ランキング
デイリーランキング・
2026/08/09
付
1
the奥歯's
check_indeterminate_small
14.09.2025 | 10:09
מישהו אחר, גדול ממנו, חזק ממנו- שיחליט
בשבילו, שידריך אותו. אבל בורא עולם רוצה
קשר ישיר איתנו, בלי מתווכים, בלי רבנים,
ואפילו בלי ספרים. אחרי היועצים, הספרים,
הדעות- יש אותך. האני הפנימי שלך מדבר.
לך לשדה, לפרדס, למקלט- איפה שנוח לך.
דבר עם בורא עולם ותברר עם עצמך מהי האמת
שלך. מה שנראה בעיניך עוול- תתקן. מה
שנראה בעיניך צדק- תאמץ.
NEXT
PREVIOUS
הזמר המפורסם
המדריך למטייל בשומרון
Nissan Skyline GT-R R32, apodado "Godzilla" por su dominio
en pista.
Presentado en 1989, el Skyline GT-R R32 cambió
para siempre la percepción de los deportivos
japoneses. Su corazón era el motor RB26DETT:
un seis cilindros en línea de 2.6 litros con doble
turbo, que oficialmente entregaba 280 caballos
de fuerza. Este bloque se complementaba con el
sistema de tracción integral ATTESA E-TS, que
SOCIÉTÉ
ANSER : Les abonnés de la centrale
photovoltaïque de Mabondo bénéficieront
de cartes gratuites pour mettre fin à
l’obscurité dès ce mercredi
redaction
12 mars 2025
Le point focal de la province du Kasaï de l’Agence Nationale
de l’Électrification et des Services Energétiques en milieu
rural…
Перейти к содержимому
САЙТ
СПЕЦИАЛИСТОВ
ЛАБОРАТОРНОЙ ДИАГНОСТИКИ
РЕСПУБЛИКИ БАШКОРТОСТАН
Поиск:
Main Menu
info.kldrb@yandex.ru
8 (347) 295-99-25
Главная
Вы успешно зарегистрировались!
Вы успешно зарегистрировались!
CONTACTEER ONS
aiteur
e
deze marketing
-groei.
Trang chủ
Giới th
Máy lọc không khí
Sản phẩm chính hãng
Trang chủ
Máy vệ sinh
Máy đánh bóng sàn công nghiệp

| Task objective |
Would you copy out each record precisely as it stands?

| Solution to this task |
ランキング
デイリーランキング・
2026/08/09
付
1
the奥歯's
check_indeterminate_small
14.09.2025 | 10:09
מישהו אחר, גדול ממנו, חזק ממנו- שיחליט
בשבילו, שידריך אותו. אבל בורא עולם רוצה
קשר ישיר איתנו, בלי מתווכים, בלי רבנים,
ואפילו בלי ספרים. אחרי היועצים, הספרים,
הדעות- יש אותך. האני הפנימי שלך מדבר.
לך לשדה, לפרדס, למקלט- איפה שנוח לך.
דבר עם בורא עולם ותברר עם עצמך מהי האמת
שלך. מה שנראה בעיניך עוול- תתקן. מה
שנראה בעיניך צדק- תאמץ.
NEXT
PREVIOUS
הזמר המפורסם
המדריך למטייל בשומרון
Nissan Skyline GT-R R32, apodado "Godzilla" por su dominio
en pista.
Presentado en 1989, el Skyline GT-R R32 cambió
para siempre la percepción de los deportivos
japoneses. Su corazón era el motor RB26DETT:
un seis cilindros en línea de 2.6 litros con doble
turbo, que oficialmente entregaba 280 caballos
de fuerza. Este bloque se complementaba con el
sistema de tracción integral ATTESA E-TS, que
SOCIÉTÉ
ANSER : Les abonnés de la centrale
photovoltaïque de Mabondo bénéficieront
de cartes gratuites pour mettre fin à
l’obscurité dès ce mercredi
redaction
12 mars 2025
Le point focal de la province du Kasaï de l’Agence Nationale
de l’Électrification et des Services Energétiques en milieu
rural…
Перейти к содержимому
САЙТ
СПЕЦИАЛИСТОВ
ЛАБОРАТОРНОЙ ДИАГНОСТИКИ
РЕСПУБЛИКИ БАШКОРТОСТАН
Поиск:
Main Menu
info.kldrb@yandex.ru
8 (347) 295-99-25
Главная
Вы успешно зарегистрировались!
Вы успешно зарегистрировались!
CONTACTEER ONS
aiteur
e
deze marketing
-groei.
Trang chủ
Giới th
Máy lọc không khí
Sản phẩm chính hãng
Trang chủ
Máy vệ sinh
Máy đánh bóng sàn công nghiệp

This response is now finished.